This is another of those posts that I’m writing in the hope that next week’s 999 callers will see it!
A common source of frustration for ambulance callers is that bellowing “20 Albert Square, ambulance, NAAAH!” like they do on TV will not actually get you an ambulance, and that if you dial 999, you will actually be kept on the phone for about three minutes answering what can seem like stupid questions. I always explain to callers that this won’t delay help before I start, but unfortunately there isn’t time to explain to them how it works or why we do it. However, there’s plenty of time for me to explain here!
The first thing we ask is the nature of the problem, followed by the address. Hopefully, no-one will think those questions are pointless. Once they are in, the call is visible to the dispatchers who sit upstairs on various sector desks controlling various parts of London. They can send the call to an ambulance straight away. If there were more ambulances than calls, then we could probably dispense with most of the questioning, but there aren’t. If there’s no ambulance available to send to a call, or we’re down to our last one and the call is about something minor, it goes into a queue.
There then follows the “four commandments”, which are the age and sex of the patient and whether they are conscious or breathing. These are important because they change the questions that will be asked, the instructions that will be given and/or the priority the call is given.
Next follow the triage questions. These determine whether a call is high, medium or low priority and the high priority calls get an ambulance before the medium priority ones, who in turn get one before the low priority ones. In the good old days, calls weren’t triaged and were dispatched in the order that they came in. So a broken leg would get an ambulance before a baby who had stopped breathing if the leg’s owner phoned up five seconds earlier. These are the questions that a lot of people think are stupid, since they are fairly standardised and designed to check that a lot of things definitely aren’t happening, rather than to go into any detail about the things that are. Basically, we’re trying to be sure we haven’t missed anything. Callers do have a habit of dwelling on the most painful symptom and sometimes overlooking other life-threatening symptoms. I’ve had calls that have started off being about blocked catheters and have ended up being suspected heart attacks, because the patient has been so worked up about their catheter problem they haven’t bothered to mention that crushing pain in their chest and arm… or sometimes someone has fallen and broken a bone and no-one mentions they have also knocked their head and seem concussed until you ask… We have to ask every single question on the list, unless it’s obvious, and by obvious, I mean face-slappingly, already stated explicitedly obvious, not just logically obvious. So if someone rings with a dislocated shoulder, I still ask if there is any serious bleeding, but I do know that dislocated shoulders don’t bleed and have guessed that there isn’t — I just want to be 100% sure!

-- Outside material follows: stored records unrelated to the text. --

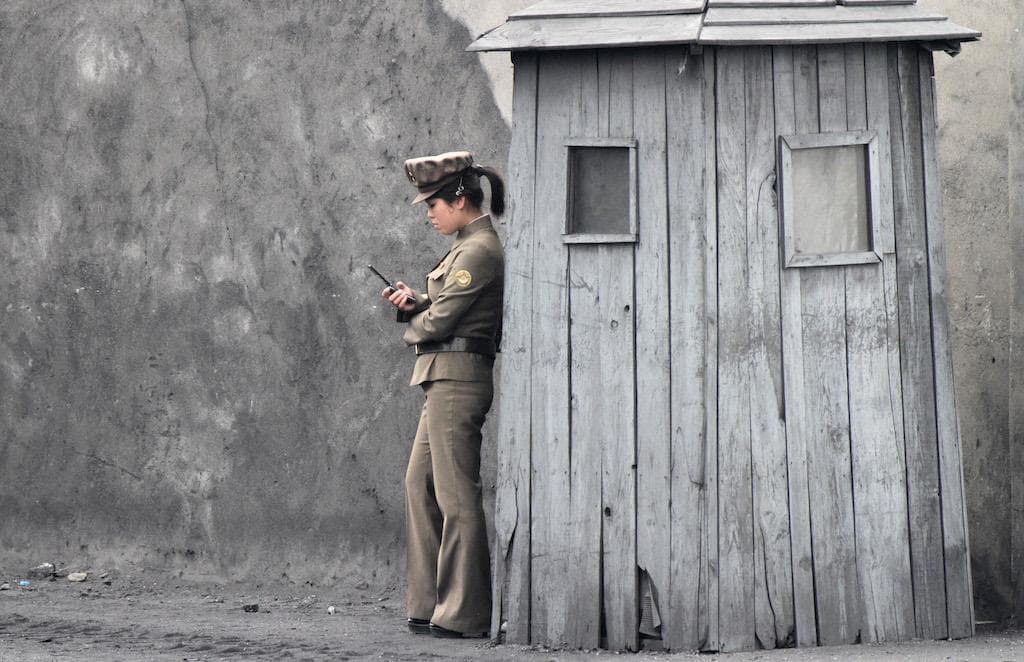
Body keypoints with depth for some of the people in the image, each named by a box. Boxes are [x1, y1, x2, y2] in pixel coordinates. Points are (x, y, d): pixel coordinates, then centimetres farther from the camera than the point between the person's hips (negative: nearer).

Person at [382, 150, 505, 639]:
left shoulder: (479, 251, -13)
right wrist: (411, 301, 2)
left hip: (457, 377, -10)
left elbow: (440, 319, -15)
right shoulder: (470, 247, 18)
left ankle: (464, 613, 0)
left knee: (456, 493, -6)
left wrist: (412, 327, 5)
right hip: (444, 378, 10)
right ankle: (430, 604, 18)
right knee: (420, 484, 12)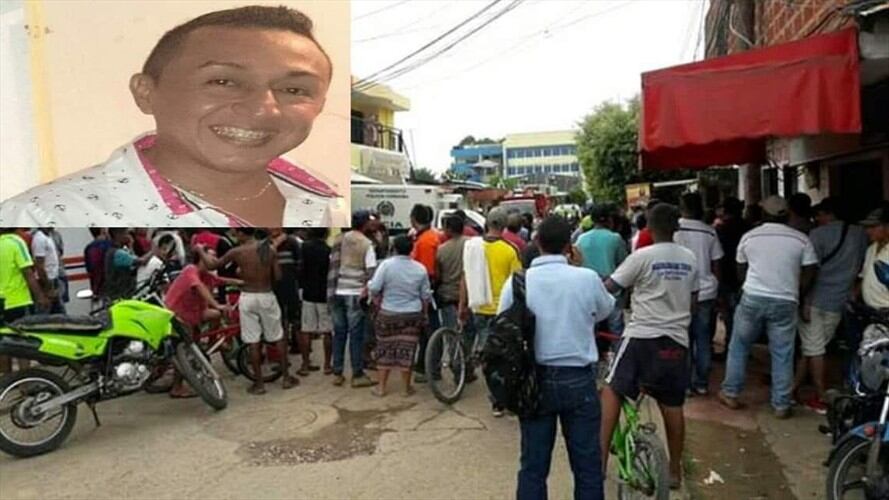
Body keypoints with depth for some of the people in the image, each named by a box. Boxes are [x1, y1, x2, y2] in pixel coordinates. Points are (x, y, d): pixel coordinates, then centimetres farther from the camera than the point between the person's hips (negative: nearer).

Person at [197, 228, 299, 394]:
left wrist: (201, 250, 20)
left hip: (248, 298, -1)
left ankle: (259, 383, 11)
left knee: (253, 342, 5)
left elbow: (211, 265, 3)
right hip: (267, 296, 2)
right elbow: (278, 276, -1)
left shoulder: (236, 252, -8)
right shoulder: (270, 249, -4)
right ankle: (286, 377, 19)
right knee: (279, 337, 14)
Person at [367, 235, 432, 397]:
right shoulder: (420, 268, -2)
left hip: (388, 314, -1)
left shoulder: (386, 264, -10)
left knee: (385, 349, 11)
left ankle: (381, 387, 16)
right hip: (412, 315, 1)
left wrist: (378, 302, 5)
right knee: (407, 350, 8)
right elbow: (426, 295, 4)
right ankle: (407, 387, 15)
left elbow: (373, 288, -14)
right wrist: (425, 314, 18)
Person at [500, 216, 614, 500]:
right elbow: (605, 311, 12)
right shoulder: (588, 278, -9)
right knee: (587, 465, 11)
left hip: (534, 380, 1)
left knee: (533, 466, 11)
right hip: (578, 379, -1)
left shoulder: (517, 281, -7)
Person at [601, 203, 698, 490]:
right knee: (673, 406, 12)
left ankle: (600, 460, 3)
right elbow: (693, 303, 15)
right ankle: (675, 471, 24)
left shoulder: (642, 257, -10)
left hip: (642, 335, -5)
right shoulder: (690, 259, 7)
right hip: (676, 339, 5)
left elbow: (608, 289, -9)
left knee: (612, 391, 7)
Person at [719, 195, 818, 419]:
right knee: (782, 355, 7)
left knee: (739, 348, 14)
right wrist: (797, 297, 16)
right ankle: (781, 405, 13)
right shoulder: (801, 239, 1)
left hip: (752, 298, 0)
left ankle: (730, 394, 20)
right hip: (785, 303, 0)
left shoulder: (749, 237, 4)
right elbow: (809, 275, 1)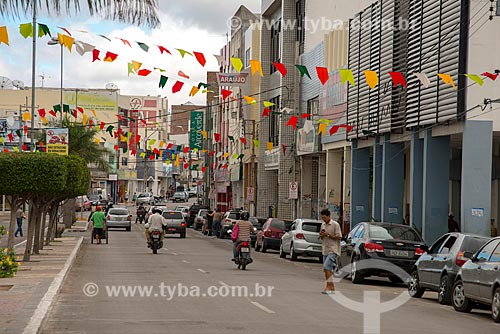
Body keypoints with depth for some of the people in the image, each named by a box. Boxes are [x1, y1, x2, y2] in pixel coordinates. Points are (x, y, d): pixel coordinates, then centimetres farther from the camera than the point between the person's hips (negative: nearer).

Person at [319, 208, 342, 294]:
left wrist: (328, 235, -17)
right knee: (327, 269, 8)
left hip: (333, 250, -8)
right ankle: (332, 287, 15)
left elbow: (339, 237, -13)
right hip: (325, 250, 8)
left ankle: (329, 286, -20)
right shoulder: (323, 225, 16)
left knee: (327, 266, -20)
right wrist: (321, 235, 2)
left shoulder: (335, 225, -8)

There’s usually between five and ten of these questions, and all the questions only demand one word answers — the vast majority of them are “Yes/No/Don’t Know”. It should take less than a minute to answer them all. Arguing about whether you’re going to answer them or not generally takes a lot longer. Answering them can speed up the ambulance too — the questions might yield some information which makes the call sound more serious. Not answering anything, on the other hand, might cause a delay — for instance, “Breathing Problems ” on its own with no other information is an medium priority call, but after asking the questions most “Breathing Problems” turn into category A, highest priority calls.
After the questions, there’s a few instructions. Obviously, if I hadn’t asked any questions, I wouldn’t know exactly what was happening, so I wouldn’t be able to tell anyone what to do next. So there’s another place they come in useful.
The final use for the questions is to give the ambulance crew a bit more information. While they don’t see the answer to every single question, we do pass them the most salient bits.
999 callers, if you still think the questions are pointless after reading this, and I hope you don’t, please remember that us call takers are under strict instructions to ask them and if you refuse, the call is going to turn into a stressful battle of wills and take far longer than if you just gave in and answered them. If you want to complain about the questions, our complaints department will be happy to listen, but our call takers will not. Believe it or not, call takers were not put on this earth to stand in the way of people getting ambulances and actually want the ambulance to arrive and the call to be over as quickly as possible too. It’s also worth pointing out that the call taker has no control over if and when an ambulance is dispatched; there is no big red button on our computers marked “SEND AMBULANCE”. So shouting “Just send the ambulance!” repeatedly when a call taker is trying to ask you something is going to have no effect whatsoever, except perhaps making the call taker bang their head against the desk and start losing the will to live.